*Task to carry out*: Give the data again in full, without pictures.

*Data section*:
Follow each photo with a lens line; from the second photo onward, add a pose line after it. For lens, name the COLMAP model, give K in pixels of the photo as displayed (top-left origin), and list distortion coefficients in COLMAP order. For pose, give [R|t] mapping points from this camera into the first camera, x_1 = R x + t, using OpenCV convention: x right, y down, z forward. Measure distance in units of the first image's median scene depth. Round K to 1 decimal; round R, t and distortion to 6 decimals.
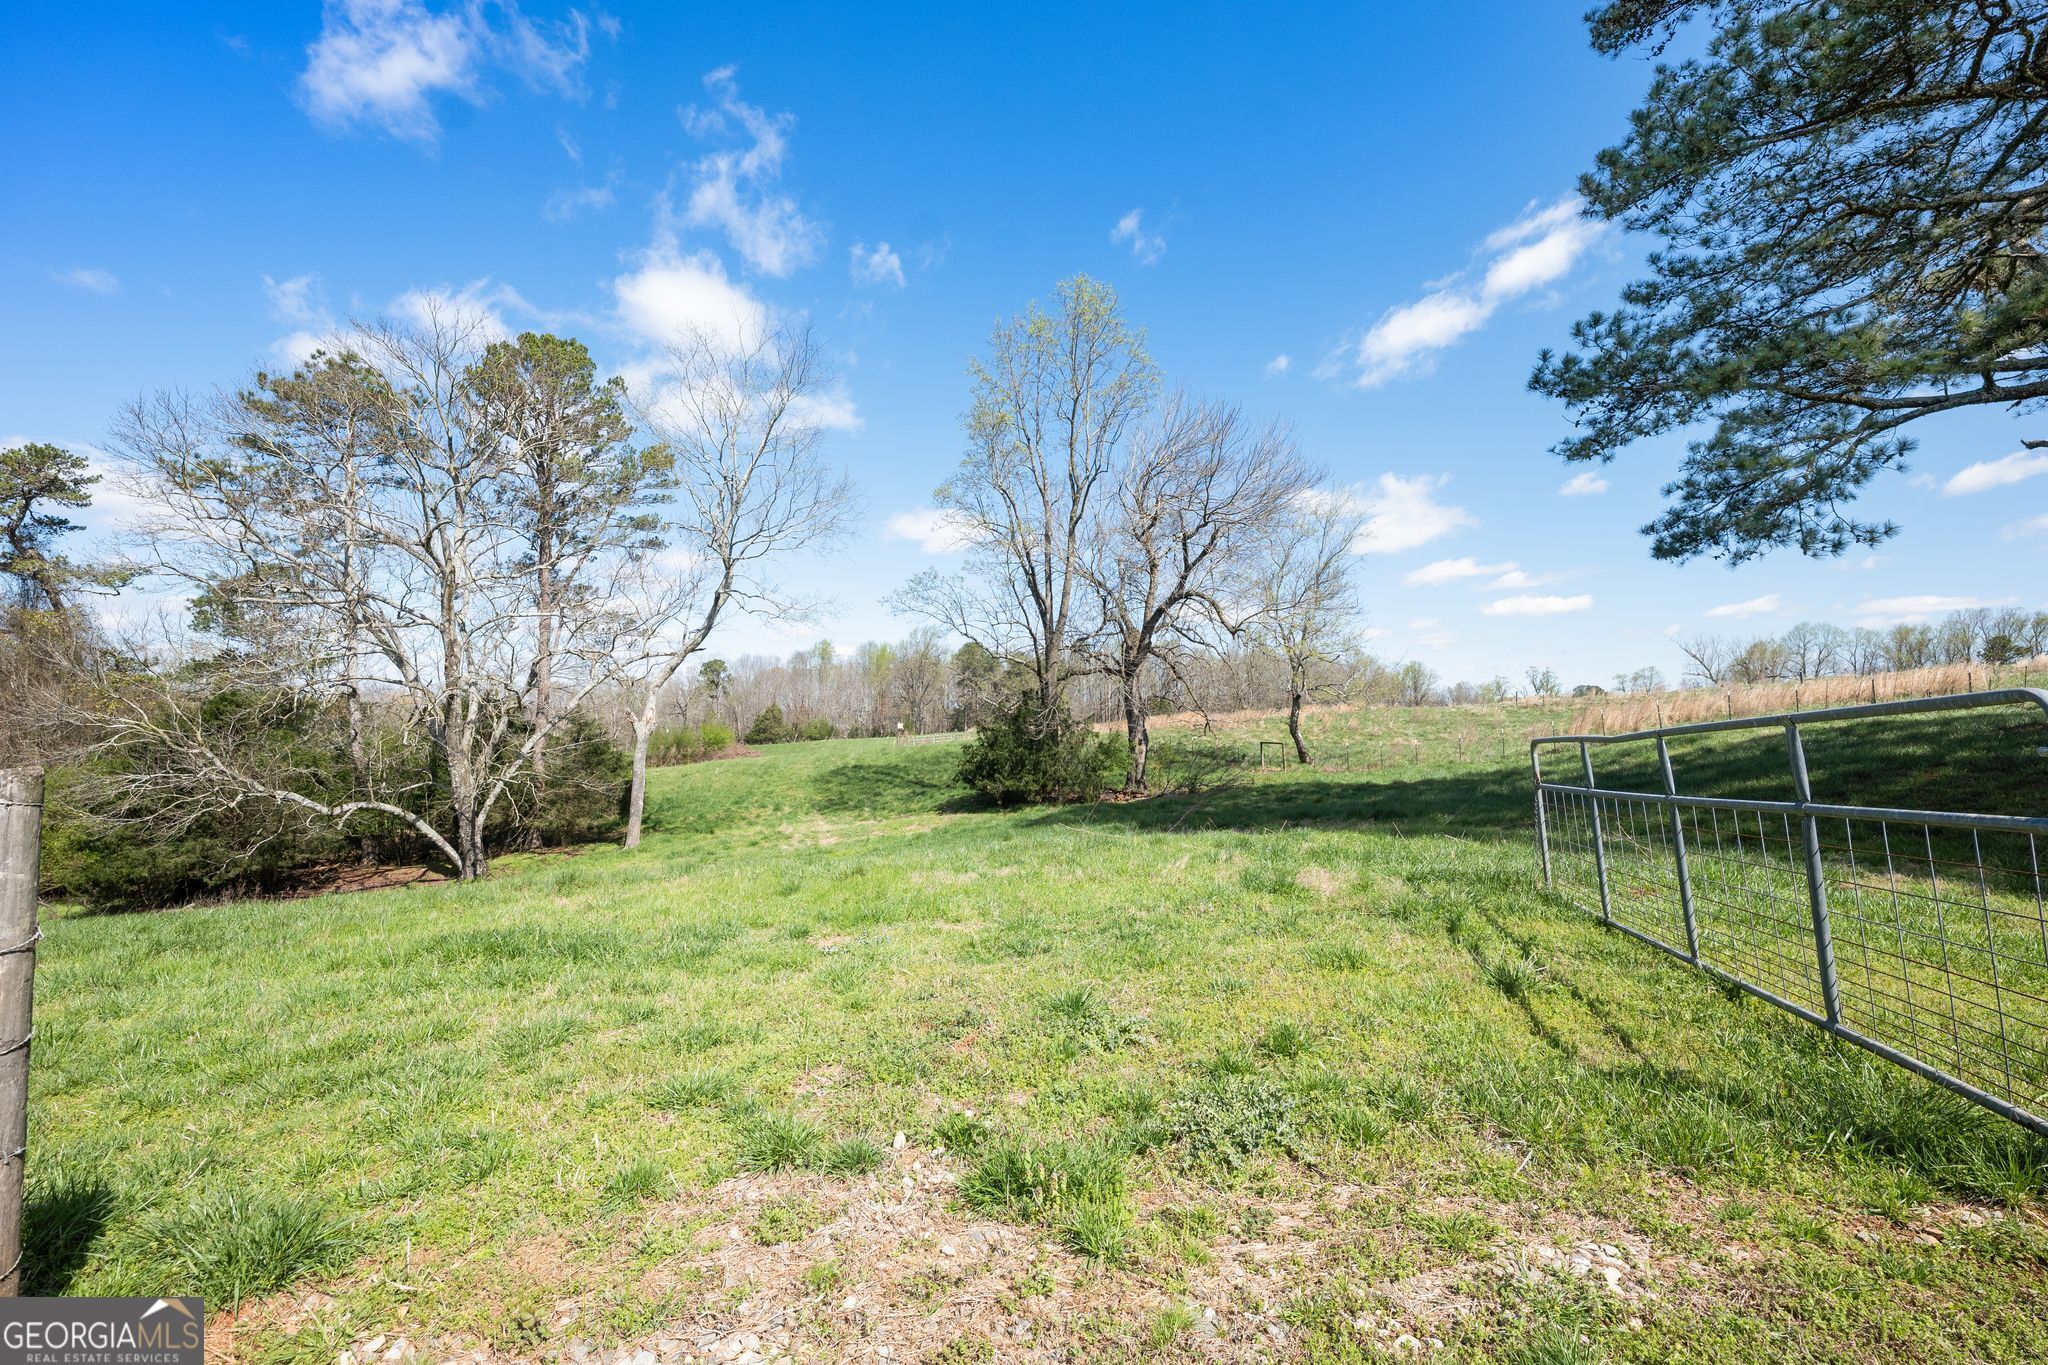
lens RADIAL K [[831.9, 0, 1031.1], [0, 831.9, 687.3], [0, 0, 1]] dist [-0.002675, -0.000323]
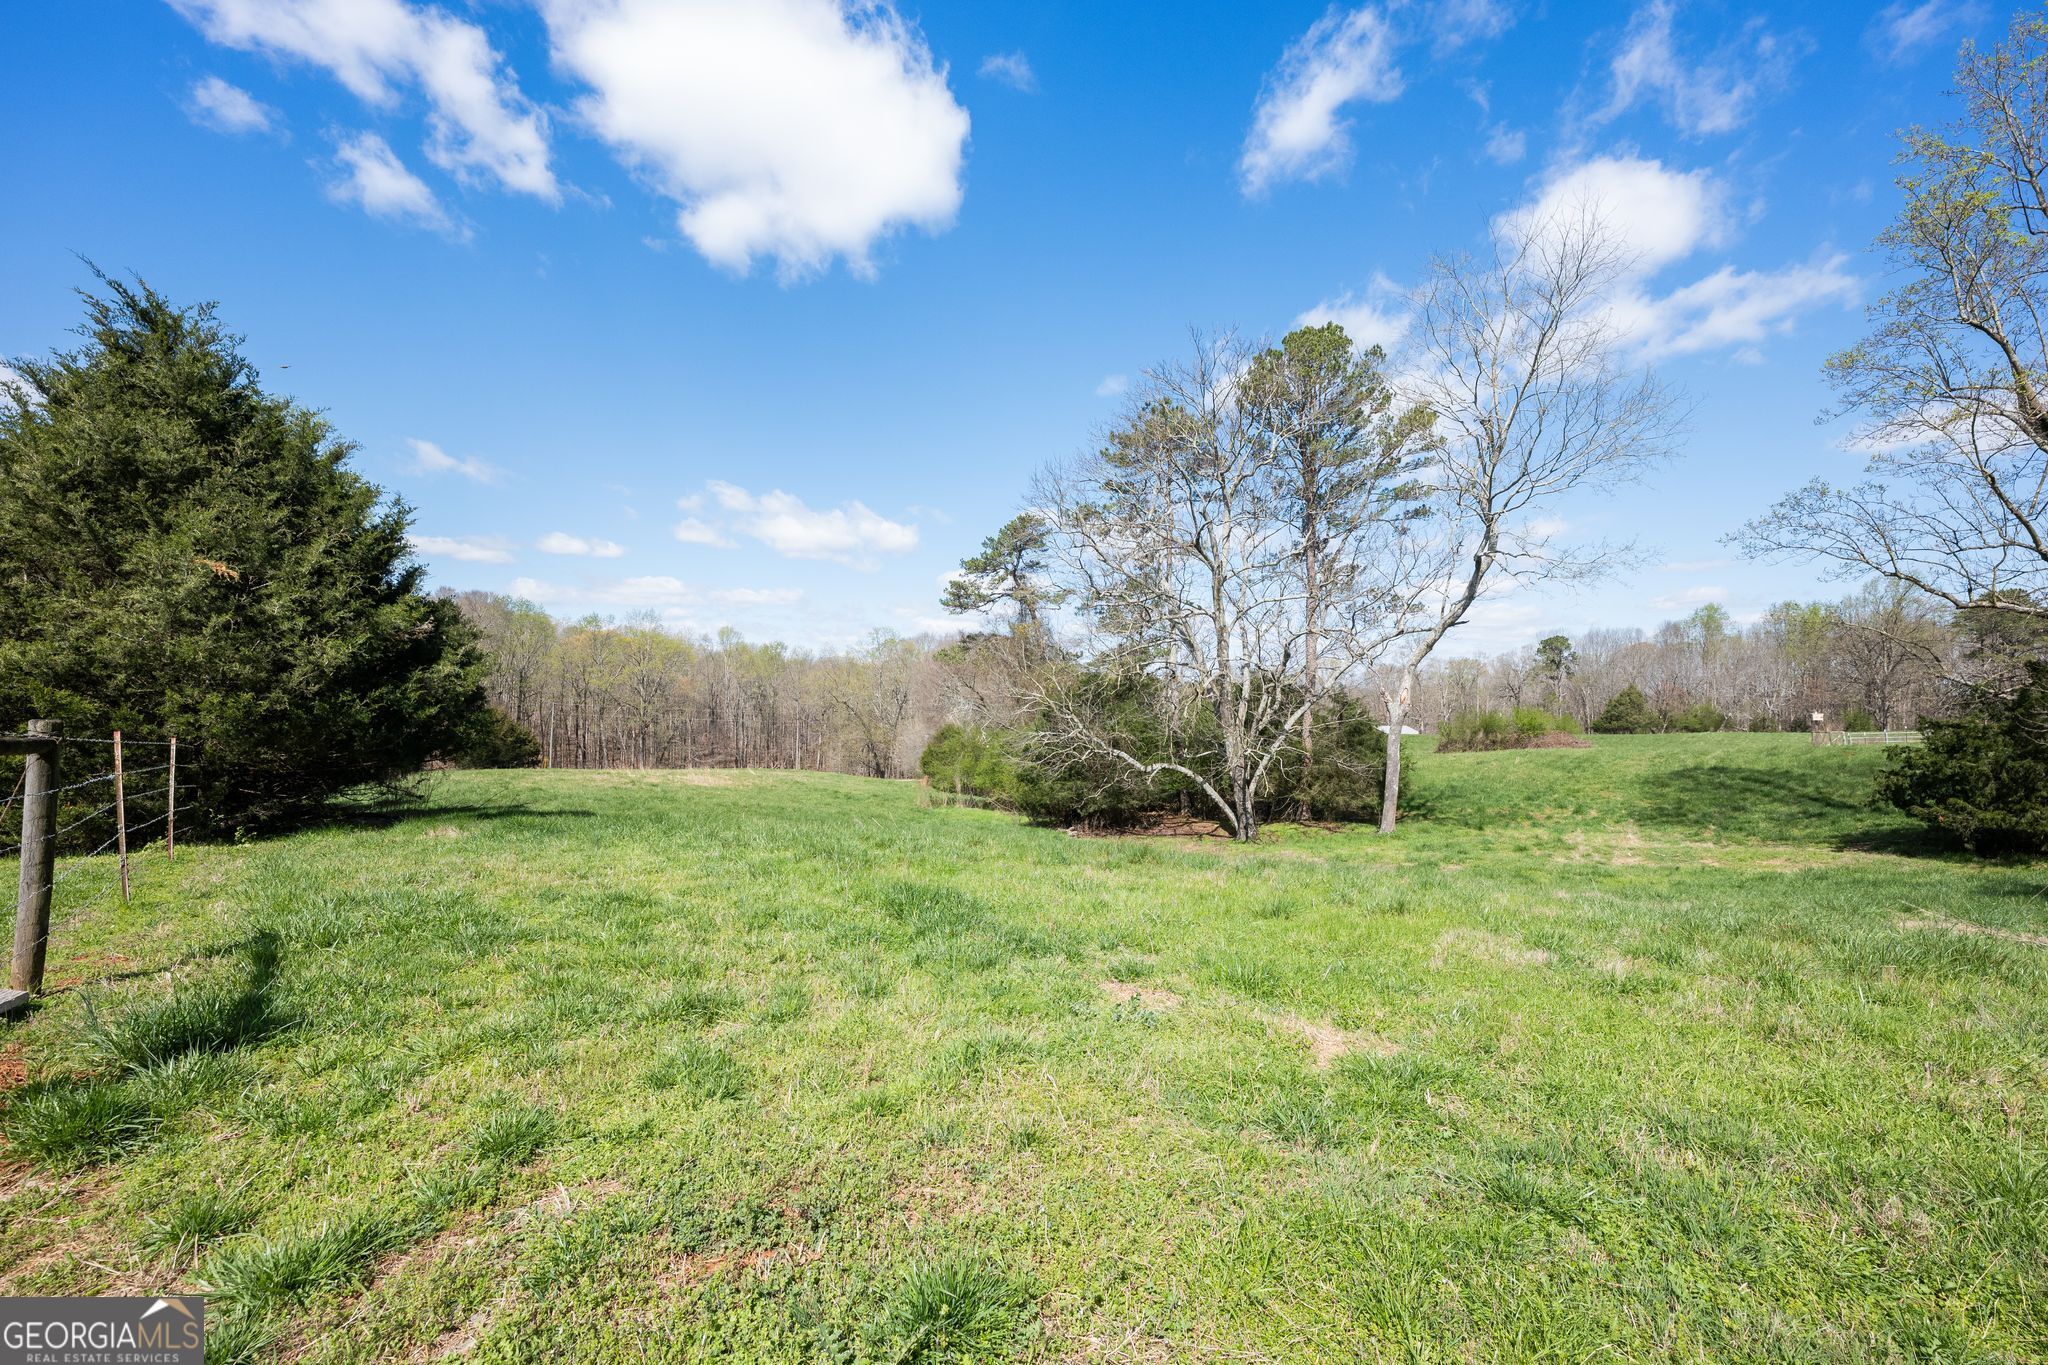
lens RADIAL K [[831.9, 0, 1031.1], [0, 831.9, 687.3], [0, 0, 1]] dist [-0.002675, -0.000323]
pose [[0.582475, 0.002729, -0.812844, 0.058471], [0.014011, 0.999812, 0.013396, 0.005767], [0.812728, -0.019191, 0.582328, 0.103607]]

*Solution*:
Follow each photo with a lens line; from the second photo onward, add a pose line after it. For lens, name the COLMAP model, give K in pixels of the photo as displayed (top-left origin), and list distortion coefficients in COLMAP order. For pose, give [R|t] mapping points from this camera into the first camera, x_1 = R x + t, using OpenCV convention: x right, y down, z forward. Measure distance in units of the first image's median scene depth. Round K to 1 decimal; round R, t and distortion to 6 decimals.
lens RADIAL K [[831.9, 0, 1031.1], [0, 831.9, 687.3], [0, 0, 1]] dist [-0.002675, -0.000323]
lens RADIAL K [[831.9, 0, 1031.1], [0, 831.9, 687.3], [0, 0, 1]] dist [-0.002675, -0.000323]
pose [[0.582475, 0.002729, -0.812844, 0.058471], [0.014011, 0.999812, 0.013396, 0.005767], [0.812728, -0.019191, 0.582328, 0.103607]]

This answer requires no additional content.